The Taliban use drugs money to finance their operations. American, British and other Nato forces have come to realise that eradication programmes risk deepening local poverty and losing the very 'hearts and minds' they are there to win.

With the Taliban resurgent, and with British casualties mounting, and with more illegal opium being grown than ever before, it is time to look again at one obvious solution.

Surely the West should be pursuing the argument first proposed three years ago by the Senlis council: to see if it can work with Afghan villages and farmers to develop a legitimate medical market for their crops.

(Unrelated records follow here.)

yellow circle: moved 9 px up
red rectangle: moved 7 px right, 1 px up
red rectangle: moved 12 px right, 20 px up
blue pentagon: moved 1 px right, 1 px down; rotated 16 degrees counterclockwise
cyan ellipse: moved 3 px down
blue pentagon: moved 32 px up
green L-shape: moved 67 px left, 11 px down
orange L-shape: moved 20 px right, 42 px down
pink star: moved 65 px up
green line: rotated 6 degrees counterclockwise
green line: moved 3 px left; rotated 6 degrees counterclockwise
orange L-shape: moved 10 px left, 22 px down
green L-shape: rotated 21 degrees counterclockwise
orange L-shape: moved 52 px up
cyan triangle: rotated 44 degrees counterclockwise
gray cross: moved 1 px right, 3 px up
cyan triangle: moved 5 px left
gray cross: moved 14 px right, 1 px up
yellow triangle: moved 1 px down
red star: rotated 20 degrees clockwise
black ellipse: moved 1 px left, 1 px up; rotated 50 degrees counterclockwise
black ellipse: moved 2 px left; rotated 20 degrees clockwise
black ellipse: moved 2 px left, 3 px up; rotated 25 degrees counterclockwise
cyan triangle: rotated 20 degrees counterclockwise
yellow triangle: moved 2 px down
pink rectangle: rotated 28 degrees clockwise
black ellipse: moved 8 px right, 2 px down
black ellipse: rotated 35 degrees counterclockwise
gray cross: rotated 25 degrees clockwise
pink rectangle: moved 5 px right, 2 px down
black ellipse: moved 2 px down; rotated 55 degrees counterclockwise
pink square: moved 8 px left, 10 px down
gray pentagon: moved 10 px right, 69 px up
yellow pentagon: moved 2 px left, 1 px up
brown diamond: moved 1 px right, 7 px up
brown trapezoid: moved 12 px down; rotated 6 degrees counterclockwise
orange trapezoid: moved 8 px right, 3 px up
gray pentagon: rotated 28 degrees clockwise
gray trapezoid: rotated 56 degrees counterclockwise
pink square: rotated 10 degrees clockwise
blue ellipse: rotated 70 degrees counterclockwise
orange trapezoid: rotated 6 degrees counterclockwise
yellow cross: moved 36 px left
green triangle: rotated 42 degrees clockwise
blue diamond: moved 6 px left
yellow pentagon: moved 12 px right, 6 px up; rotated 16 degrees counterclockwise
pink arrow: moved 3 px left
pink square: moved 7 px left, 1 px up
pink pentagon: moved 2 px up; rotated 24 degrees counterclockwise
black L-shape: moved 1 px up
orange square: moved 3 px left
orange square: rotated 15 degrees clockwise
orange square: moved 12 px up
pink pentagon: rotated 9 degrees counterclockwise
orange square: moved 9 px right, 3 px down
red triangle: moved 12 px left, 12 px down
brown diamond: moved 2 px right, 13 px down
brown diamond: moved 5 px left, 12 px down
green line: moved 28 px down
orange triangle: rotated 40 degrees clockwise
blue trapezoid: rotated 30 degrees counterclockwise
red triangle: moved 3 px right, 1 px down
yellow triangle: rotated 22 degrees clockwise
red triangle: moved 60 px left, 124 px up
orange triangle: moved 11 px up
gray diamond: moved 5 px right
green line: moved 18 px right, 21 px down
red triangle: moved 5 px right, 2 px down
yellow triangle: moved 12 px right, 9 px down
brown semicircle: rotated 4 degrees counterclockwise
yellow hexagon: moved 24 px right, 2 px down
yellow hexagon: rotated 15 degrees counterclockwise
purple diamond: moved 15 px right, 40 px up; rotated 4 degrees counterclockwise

To put it at its bluntest: why is the UK paying its farmers to grow poppies in Oxfordshire, and paying its soldiers to destroy them in Afghanistan? Be in no doubt that what British troops are doing in Helmand is heroic, and it is very far from futile.

The West has utterly failed to stamp out the opium crop in Afghanistan - quite the reverse. Let us help the Afghans to obtain what legal value they can from their poppies.

No one should pretend that this solution is easy, or that it is complete. As long as heroin is illegal in most jurisdictions (for the foreseeable future, that is), the price of illegal opium will probably be higher than the legal crop, and the drugs barons will not be entirely undermined.

But the West should at least try an option that offers the world cheaper pain relief, and the Afghans a viable legal alternative for their harvest. Nothing else seems to be working.

From Homer to Flanders Fields, poppies have symbolised the sacrifice of soldiers. The tragedy is that the illegal production of this flower is now funding the killing of British troops. Britain needs a better use for it.